The JavaScript language steadily evolves. New proposals to the language appear regularly, they are analyzed and, if considered worthy, are appended to the list at https://tc39.github.io/ecma262/ and then progress to the specification.

Teams behind JavaScript engines have their own ideas about what to implement first. They may decide to implement proposals that are in draft and postpone things that are already in the spec, because they are less interesting or just harder to do.

So it’s quite common for an engine to implement only the part of the standard.

A good page to see the current state of support for language features is https://kangax.github.io/compat-table/es6/ (it’s big, we have a lot to study yet).

Babel

When we use modern features of the language, some engines may fail to support such code. Just as said, not all features are implemented everywhere.

Here Babel comes to the rescue.

Babel is a transpiler. It rewrites modern JavaScript code into the previous standard.

Actually, there are two parts in Babel:

  1. First, the transpiler program, which rewrites the code. The developer runs it on their own computer. It rewrites the code into the older standard. And then the code is delivered to the website for users. Modern project build system like webpack provide means to run transpiler automatically on every code change, so that very easy to integrate into development process.

  2. Second, the polyfill.

    New language features may include new built-in functions and syntax constructs. The transpiler rewrites the code, transforming syntax constructs into older ones. But as for new built-in functions, we need to implement them.
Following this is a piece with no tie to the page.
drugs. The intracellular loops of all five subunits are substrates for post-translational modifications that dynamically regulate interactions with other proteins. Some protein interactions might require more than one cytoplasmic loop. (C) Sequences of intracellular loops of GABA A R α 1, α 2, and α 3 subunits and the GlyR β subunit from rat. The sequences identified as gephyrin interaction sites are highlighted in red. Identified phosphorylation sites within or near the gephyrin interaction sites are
JavaScript is a highly dynamic language, scripts may add/modify any functions, so that they behave according to the modern standard.
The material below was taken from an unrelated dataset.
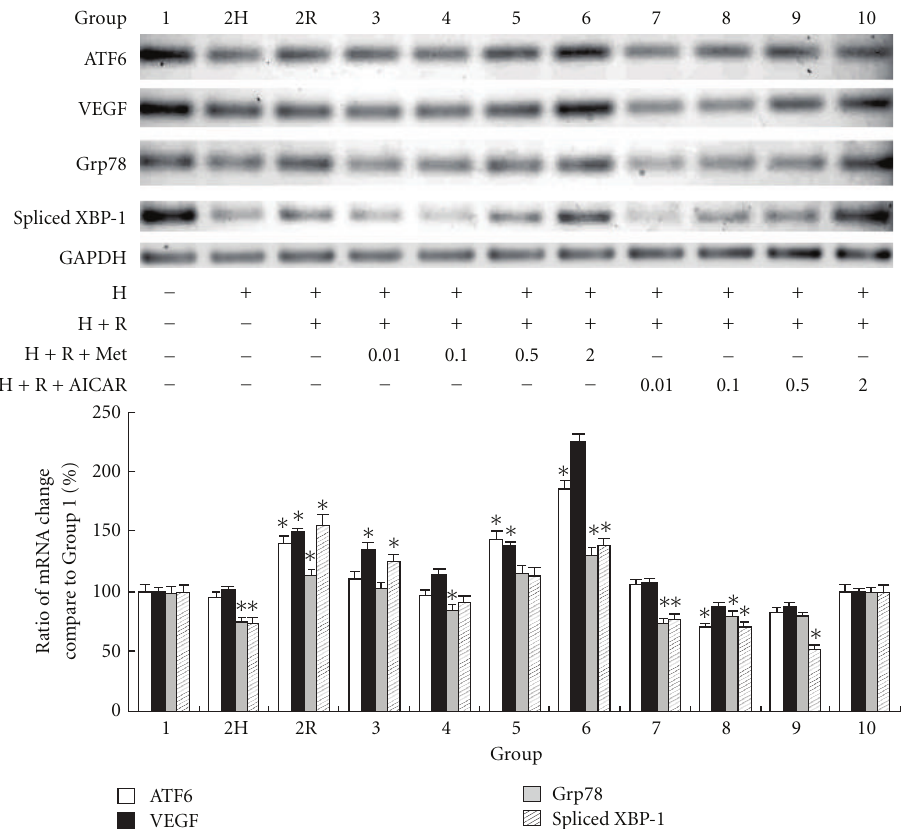
Figure 3: Reverse transcription PCR analysis showed up-regulation of ATF6, VEGF, Grp78, and spliced XBP-1 mRNAs in HL-1 cardiomyocytes from di ff erent groups. Glyceraldehyde-3-phosphate dehydrogenase (GAPDH) served as the loading control. The PCR products of GAPDH, ATF6, VEGF, Grp78, and spliced XBP-1 were designed to be around 200bp. Quantitative real-time PCR showed an elevated ratio of these mRNAs in various groups. (Results are representative of at least 3 separate experiments. ∗ P < . 05 compared with Group 1; H: hypoxia; R: reoxygenation; Met:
    A script that updates/adds new functions is called “polyfill”. It “fills in” the gap and adds missing implementations.

    Two interesting polyfills are:

    • babel polyfill that supports a lot, but is big.
    • polyfill.io service that allows to load/construct polyfills on-demand, depending on the features we need.
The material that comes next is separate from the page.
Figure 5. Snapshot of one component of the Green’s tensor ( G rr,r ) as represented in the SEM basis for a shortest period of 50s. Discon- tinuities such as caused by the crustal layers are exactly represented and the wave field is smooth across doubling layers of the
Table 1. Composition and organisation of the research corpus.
So, if we’re going to use modern language features, a transpiler and a polyfill are necessary.

Examples in the tutorial

Most examples are runnable at-place, like this:

alert('Press the "Play" button in the upper-right corner to run');

Examples that use modern JS will work only if your browser supports it.

Google Chrome is usually the most up-to-date with language features, good to run bleeding-edge demos without any transpilers, but other modern browsers also work fine.